As an enabling function, ICT/e-government has an impact – to a greater or lesser degree – on all areas of service delivery and works within many policy frameworks:
- Government’s modernisation and e-agenda, including Implementing Electronic Government (IEG), the Priority Service Outcomes, Best Value performance indicator (BVPI) 157 and public service agreements (PSAs)
- CPA, Best Value and the drive for continuous improvement and demonstrable efficiency savings
- information governance, including the Freedom of Information Act, the Data Protection Act and general information/asset management
- ICT/e-government are essential building blocks to delivering local policy objectives like Lewisham Strategic Partnership, and corporate and multi-agency information sharing/collaboration priorities.
We have been very active in helping to promote partnership working both locally and nationally. With the Framework for Multi-Agency Environments (FAME) project, we helped develop and implement the Lewisham Information Sharing and Assessment (LISA) system, as well as managing and helping to develop the FAME programme nationally. On a regional/subregional level we work closely with London Connects and South East London e-Government Services (SEaLEGS) partnership and have close links with the Improvement and Development Agency (IDeA), the Society of Information Technology Management (Socitm), the Office of the Deputy Prime Minister (ODPM), e-Standards Body, National Projects and other partner agencies. Locally we have been involved in multi-agency information sharing and the Connected Community, working across the organisations of the Council and its partners, such as health, police, Connexions, community groups, voluntary organisations, etc.

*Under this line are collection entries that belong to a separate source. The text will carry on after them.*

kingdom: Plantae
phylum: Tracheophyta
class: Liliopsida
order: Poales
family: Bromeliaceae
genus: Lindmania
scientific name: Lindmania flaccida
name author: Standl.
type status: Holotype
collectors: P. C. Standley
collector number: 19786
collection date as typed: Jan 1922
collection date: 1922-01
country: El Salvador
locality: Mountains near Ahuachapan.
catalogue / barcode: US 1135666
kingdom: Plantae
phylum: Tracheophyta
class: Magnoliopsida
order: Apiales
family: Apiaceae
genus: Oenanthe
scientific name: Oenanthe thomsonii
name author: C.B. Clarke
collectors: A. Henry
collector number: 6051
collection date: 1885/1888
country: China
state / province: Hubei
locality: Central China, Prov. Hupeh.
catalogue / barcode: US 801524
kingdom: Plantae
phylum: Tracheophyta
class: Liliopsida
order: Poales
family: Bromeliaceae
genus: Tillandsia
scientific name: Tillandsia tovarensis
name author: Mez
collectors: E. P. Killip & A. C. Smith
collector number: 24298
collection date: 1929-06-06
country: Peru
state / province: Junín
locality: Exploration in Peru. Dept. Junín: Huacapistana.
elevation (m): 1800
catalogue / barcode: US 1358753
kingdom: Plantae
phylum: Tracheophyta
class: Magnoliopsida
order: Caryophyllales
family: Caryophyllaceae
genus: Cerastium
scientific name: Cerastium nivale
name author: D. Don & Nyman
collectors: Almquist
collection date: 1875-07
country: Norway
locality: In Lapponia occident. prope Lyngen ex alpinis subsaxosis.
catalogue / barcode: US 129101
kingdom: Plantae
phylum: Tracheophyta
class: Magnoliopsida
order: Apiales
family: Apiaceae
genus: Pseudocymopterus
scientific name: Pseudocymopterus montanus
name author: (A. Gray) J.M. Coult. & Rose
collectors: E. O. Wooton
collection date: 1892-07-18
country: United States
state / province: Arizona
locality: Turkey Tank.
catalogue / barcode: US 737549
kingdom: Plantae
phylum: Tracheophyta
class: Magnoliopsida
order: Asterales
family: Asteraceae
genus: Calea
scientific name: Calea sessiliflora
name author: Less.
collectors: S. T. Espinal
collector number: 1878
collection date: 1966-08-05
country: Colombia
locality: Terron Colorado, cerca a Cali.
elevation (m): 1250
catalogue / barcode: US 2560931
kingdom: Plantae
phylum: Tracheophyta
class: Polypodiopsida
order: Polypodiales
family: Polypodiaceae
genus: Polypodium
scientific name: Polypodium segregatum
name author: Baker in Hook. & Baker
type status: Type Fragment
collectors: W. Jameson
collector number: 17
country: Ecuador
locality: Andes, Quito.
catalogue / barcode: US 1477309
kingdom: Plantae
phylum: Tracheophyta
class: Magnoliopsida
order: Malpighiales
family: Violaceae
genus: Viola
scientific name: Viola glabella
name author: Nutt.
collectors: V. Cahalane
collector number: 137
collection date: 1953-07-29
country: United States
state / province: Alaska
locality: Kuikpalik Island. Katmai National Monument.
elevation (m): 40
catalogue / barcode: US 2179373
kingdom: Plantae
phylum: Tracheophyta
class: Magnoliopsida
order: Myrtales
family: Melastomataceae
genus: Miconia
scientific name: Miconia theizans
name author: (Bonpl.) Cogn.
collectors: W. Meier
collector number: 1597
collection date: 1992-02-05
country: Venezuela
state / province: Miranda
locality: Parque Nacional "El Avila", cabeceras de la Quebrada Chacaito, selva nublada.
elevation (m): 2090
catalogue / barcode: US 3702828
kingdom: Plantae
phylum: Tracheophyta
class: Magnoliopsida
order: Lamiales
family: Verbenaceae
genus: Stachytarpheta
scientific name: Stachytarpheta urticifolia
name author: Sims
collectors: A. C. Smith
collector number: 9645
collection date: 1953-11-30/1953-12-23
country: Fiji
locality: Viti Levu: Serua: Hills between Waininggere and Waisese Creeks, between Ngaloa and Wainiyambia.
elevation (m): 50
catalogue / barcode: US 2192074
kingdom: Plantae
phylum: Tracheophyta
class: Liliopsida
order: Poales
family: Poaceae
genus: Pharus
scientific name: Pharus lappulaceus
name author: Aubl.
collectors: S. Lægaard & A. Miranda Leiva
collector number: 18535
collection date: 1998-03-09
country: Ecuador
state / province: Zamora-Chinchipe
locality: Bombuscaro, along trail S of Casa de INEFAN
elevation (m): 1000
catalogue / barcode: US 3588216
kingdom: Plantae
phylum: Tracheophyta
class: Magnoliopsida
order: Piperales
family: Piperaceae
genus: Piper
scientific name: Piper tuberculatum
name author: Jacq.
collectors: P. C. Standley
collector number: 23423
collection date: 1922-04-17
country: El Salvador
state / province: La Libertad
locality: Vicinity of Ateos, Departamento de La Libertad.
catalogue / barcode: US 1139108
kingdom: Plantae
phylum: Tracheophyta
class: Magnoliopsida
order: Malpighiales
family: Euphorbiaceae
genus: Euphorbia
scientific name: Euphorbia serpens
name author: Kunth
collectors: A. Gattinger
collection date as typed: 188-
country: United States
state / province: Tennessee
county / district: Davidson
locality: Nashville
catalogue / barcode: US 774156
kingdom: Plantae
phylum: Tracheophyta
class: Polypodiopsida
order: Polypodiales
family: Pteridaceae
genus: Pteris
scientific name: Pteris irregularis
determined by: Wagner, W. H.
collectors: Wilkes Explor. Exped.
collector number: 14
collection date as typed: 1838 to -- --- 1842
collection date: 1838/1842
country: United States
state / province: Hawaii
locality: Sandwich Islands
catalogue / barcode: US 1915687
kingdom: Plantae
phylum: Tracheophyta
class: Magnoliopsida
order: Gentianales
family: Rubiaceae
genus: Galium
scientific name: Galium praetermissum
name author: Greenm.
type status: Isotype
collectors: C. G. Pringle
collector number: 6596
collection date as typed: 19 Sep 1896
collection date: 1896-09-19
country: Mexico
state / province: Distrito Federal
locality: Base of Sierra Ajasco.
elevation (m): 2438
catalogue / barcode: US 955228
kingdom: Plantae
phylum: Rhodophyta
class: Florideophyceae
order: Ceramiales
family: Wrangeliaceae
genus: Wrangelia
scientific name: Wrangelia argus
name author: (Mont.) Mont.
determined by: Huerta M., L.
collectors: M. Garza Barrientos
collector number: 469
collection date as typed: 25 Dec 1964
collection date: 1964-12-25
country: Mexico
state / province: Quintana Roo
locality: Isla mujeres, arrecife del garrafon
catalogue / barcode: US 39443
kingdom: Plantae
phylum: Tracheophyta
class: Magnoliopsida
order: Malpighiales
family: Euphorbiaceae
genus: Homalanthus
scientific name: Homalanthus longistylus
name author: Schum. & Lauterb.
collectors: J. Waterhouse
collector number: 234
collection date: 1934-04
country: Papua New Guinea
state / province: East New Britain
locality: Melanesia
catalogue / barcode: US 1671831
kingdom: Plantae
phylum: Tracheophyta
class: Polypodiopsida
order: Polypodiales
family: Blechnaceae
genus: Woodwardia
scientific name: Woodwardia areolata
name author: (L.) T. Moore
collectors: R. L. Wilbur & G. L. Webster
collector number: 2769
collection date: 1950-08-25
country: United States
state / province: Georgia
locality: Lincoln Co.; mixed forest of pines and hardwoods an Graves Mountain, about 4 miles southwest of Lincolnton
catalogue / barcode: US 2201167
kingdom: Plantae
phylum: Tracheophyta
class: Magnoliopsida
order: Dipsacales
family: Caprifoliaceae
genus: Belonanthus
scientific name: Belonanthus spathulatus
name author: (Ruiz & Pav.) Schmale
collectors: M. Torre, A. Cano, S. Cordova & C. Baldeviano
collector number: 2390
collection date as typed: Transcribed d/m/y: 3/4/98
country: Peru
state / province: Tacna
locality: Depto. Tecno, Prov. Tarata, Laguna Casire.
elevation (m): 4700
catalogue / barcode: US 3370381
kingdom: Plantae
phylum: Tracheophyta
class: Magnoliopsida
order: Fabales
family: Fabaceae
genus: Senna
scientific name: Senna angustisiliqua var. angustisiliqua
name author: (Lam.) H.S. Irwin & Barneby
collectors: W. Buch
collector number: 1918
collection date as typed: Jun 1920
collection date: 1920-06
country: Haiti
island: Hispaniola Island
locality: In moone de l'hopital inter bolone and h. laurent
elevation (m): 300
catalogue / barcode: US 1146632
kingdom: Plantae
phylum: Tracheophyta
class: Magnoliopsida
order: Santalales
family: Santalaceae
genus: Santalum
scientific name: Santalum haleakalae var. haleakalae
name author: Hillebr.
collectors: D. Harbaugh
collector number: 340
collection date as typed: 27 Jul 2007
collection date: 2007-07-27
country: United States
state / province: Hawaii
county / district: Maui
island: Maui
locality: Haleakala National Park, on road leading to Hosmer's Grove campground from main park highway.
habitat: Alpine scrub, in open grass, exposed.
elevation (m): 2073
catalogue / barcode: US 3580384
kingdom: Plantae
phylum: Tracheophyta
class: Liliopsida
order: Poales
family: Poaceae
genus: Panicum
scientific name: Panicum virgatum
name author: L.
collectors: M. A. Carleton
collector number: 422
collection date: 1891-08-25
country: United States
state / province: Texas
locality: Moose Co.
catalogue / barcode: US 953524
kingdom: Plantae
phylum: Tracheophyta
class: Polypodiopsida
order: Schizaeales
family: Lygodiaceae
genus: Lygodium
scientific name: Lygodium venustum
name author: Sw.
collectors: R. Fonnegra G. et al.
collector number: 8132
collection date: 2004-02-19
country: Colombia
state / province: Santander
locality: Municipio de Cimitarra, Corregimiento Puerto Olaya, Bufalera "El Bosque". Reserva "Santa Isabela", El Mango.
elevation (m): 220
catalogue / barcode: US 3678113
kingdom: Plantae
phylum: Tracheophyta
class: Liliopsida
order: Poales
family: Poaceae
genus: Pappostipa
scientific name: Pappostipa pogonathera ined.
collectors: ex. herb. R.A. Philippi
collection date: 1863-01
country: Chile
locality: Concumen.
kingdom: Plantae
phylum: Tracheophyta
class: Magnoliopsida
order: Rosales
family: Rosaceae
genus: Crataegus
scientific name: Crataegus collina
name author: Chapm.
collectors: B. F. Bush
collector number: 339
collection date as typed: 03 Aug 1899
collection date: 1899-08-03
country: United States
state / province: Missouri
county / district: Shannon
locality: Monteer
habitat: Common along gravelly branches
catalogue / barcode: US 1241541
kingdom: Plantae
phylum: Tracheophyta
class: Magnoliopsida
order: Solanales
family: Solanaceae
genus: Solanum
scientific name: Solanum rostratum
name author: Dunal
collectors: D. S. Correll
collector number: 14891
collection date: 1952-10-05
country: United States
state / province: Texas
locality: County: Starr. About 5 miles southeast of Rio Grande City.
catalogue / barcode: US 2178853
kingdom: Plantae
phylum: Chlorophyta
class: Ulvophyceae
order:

We will help to achieve national and local objectives by delivering Implementing e-Government 4 (IEG4), including the Priority Service Outcomes.
The e-government agenda has major implications for each and every service provided by the Council, as the Council has delivered on its commitment to provide 100% of services electronically, 12 months before the Government’s target. The new e-procurement programme will also have implications for service providers by simplifying our approach to procuring goods and services and ensuring we obtain best value for money on behalf of the people of Lewisham.